LAST WEEK I GOT A MESSAGE containing an email exchange between an Air Force Academy cadet and a professor who responded very rudely to a polite request for information. I didn’t run it because I couldn’t verify it and the professor’s response seemed so stereotypically rude and anti-military that I wasn’t entirely sure it was real:

From: Peter Kirstein

Sent: Thursday, October 31, 2002 1:46 PM

To: Kurpiel Robert C4C CS26

Subject: Re: Academy Assembly

You are a disgrace to this country and I am furious you would even think I would support you and your aggressive baby killing tactics of collateral damage. Help you recruit. Who, top guns to reign death and destruction upon nonwhite peoples throughout the world? Are you serious sir? Resign your commission and serve your country with honour.

No war, no air force cowards who bomb countries with AAA, without possibility of retaliation. You are worse than the snipers. You are imperialists who are turning the whole damn world against us. September 11 can be blamed in part for what you and your cohorts have done to Palestinians, the VC, the Serbs, a retreating army at Basra.

You are unworthy of my support.

Peter N. Kirstein

Professor of History

Saint Xavier University.

It was, in fact, genuine, proving that some stereotypes have a basis in fact. Neal Boortz has been on top of it and has the whole story, ending with an apology from Professor Kirstein. All I can say is that the students and faculty of the U.S. Air Force Academy have shown far more maturity and civility than their antimilitarist critic. Again.

Although Professor Kirstein has apologized, I can’t help but feel that his initial letter was a more accurate reflection of his feelings than the apology that came out after this letter received widespread attention. And I think that the identification of people like Kirstein with the Democratic Party helps to explain yesterday’s election. While I would defend Kirstein’s right to spout his insulting twaddle — just as I defend the right of fraternity members to wear blackface, which I regard as behavior of equivalent intellectual and moral seriousness — I am embarrassed that the academic profession claims so many people who think like Professor Kirstein, and talk like Professor Kirstein — and that the academic profession, for the most part, isn’t embarrassed about that at all. Indeed, he would have been likely to receive more censure from academics had he impersonated Michael Jackson.
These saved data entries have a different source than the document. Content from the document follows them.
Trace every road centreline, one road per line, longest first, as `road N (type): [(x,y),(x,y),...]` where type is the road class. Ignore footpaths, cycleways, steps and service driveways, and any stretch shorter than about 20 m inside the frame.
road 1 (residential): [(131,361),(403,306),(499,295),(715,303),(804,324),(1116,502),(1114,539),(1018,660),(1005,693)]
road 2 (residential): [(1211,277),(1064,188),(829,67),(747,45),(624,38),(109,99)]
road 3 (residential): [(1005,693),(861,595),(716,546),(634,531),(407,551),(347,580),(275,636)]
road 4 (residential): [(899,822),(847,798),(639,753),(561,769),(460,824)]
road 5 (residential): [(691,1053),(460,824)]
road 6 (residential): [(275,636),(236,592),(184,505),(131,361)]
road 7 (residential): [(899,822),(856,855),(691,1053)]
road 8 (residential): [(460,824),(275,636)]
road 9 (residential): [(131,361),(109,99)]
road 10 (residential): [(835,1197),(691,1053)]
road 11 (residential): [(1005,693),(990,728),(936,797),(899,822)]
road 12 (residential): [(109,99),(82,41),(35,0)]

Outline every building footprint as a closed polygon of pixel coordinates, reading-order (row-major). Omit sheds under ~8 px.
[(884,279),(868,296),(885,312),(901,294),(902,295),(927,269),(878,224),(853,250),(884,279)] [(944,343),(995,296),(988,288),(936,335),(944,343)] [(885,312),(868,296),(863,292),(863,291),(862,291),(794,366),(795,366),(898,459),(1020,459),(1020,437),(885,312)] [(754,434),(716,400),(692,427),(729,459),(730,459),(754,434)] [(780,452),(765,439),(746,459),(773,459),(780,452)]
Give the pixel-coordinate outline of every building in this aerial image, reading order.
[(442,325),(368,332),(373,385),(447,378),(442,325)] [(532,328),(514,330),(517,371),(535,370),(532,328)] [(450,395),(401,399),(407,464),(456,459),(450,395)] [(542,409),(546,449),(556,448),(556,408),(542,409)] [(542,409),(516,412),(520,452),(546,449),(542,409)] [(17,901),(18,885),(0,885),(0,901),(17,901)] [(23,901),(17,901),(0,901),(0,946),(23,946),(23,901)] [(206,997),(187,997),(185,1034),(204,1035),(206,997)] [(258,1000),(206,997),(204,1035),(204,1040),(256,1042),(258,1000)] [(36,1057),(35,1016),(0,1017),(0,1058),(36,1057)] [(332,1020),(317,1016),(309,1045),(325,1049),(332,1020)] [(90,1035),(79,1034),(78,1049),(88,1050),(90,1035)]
That the email is barely literate, of course, adds insult to injury.

UPDATE: A reader directed me to Kirstein’s website, which he characterizes as “almost a parody.” The picture of Karl Marx’s grave appears to have been removed, but Kirstein does advise fellow professors to “Be prepared for occasional frustration when students don’t always respond to your enthusiasim [sic] and dreams.” He’s also blasting Campus Watch for “McCarthyism,” but the fact that Campus Watch has named him an apologist for terrorism seems to do more to enhance than to detract from Campus Watch’s credibility.

ANOTHER UPDATE: Nope, the Marx picture is still up — it’s here.

ONE MORE: Some liberals in academia are catching on, as this piece from the Duke University Chronicle illustrates. (Via LGF).

LAST UPDATE, REALLY: Reader Tom Donahue writes:

Peter Kirstein’s response to the Air Force Academy cadet is completely in keeping with what those who knew him in graduate school would have expected. Peter and I were in the St. Louis University doctoral program at the same time in the late 60’s, early 70’s. His every day conversation then was filled with ideological cant and he was viewed as a largely harmless if somewhat annoying buffoon. Too bad that the passage of 30 plus years has brought such little intellectual development.

Unfortunately, there is a whole generation of annoying buffoons, hired back when standards were much, much lower, still occuping positions in academia. People like that would be screened out today.